The following companies are among EWG’s list of ‘best players’ that exclusively use BPA-free liners in their canned products.
- American Tuna, Inc. American Tuna
- Amy’s Kitchen, Inc. Amy’s
- Annie’s, Inc. Annie’s Homegrown
- Euro-USA Trading Co.,
- Inc. Bionaturae
- Farmer’s Market
- Foods, Inc. Farmer’s Market
- Juanita’s Foods Juanita’s
- Jyoti Natural Foods Jyoti Natural Foods
- King Oscar AS King Oscar
- Lucini Italia Company Lucini Italia
- Raincoast Trading
- Company Raincoast Trading
- Sprouts Farmers Market,
- Inc. Sprouts Farmers Market
- The Hain Celestial Group, Inc.
- Bearitos, Earth’s Best
- Organic, Gluten Free Café (From Health Valley),
- Health Valley, Health Valley
- Organic, Imagine, Walnut
- Acres, Westbrae Natural
- Tyson Foods, Inc. Tyson
Unfortunately, following new reports that BPA alternatives may be as harmful, if not more harmful than BPA, consumers have new reasons to reconsider purchasing canned foods. EWG found that surveyed brands failed to disclose substitutes for the estrogen-mimicking chemicals that is present in the urine of roughly 90 percent of the American population.
Eden Foods is one of the few companies to disclose the contents of their non-cornbased oleoresin liners:
“Eden Organic Beans are packed in steel cans coated with a baked-on oleoresinous c-enamel that does not contain the endocrine disrupter chemical, bisphenol-A (BPA).
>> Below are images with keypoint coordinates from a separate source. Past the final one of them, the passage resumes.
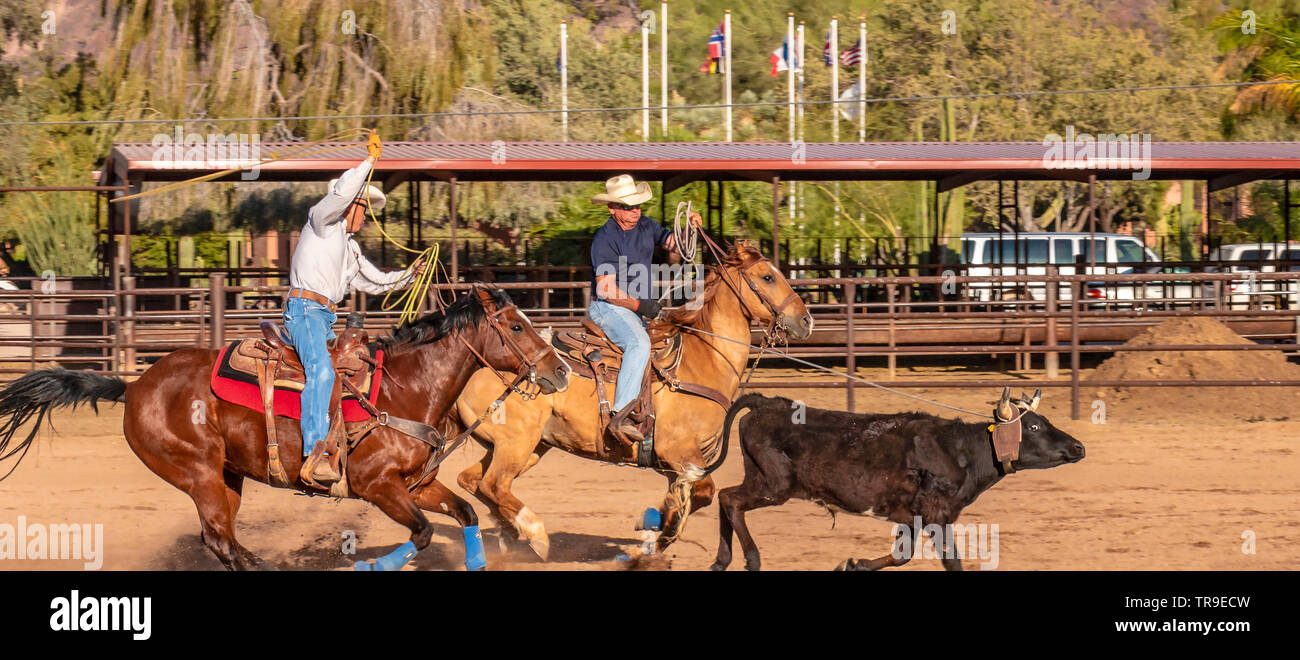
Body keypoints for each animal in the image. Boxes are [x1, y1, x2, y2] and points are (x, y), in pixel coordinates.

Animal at [0, 288, 574, 571]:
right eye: (516, 325)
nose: (562, 371)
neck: (405, 389)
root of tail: (134, 386)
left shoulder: (417, 485)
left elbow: (465, 513)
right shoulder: (377, 488)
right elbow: (423, 534)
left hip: (227, 478)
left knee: (221, 539)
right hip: (198, 474)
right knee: (220, 540)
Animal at [452, 245, 806, 558]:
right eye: (767, 277)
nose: (805, 320)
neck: (702, 360)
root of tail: (478, 363)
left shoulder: (679, 467)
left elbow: (681, 500)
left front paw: (653, 531)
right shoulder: (678, 452)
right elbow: (703, 494)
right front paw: (651, 541)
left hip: (527, 446)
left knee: (473, 480)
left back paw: (510, 534)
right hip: (517, 443)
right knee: (493, 485)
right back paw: (535, 536)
Oleoresin is a natural mixture of an oil and a resin extracted from various plants, such as pine or balsam fir.”
Researchers from the University of Calgary published a report in the Proceedings of the National Academy of Sciences (PNAS), which found that both BPA and BPS lead to hyperactivity in zebrafish, which shares 80 percent of human genes.
“I was actually very surprised at our results. This was a very, very, very low dose, so I didn’t think using a dose this low could have any effect,” says Deborah Kurrasch, PhD, a researcher in the University of Calgary’s Cumming School of Medicine.
Kurrasch and other researchers exposed zebrafish embryos to levels of chemicals found in Alberta’s Bow and Oldman rivers. In so doing, they changed the timing of when neurons formed in the zebrafish brains.
“Researchers discovered the number of neurons generated in the developing zebrafish brains increased by 180 per cent compared with unexposed fish,” according to a press release. “They also learned that BPS increased the number of neurons by 240 per cent in similar experiments. The result was a change in behaviour, with the fish demonstrating greater hyperactivity later in life.”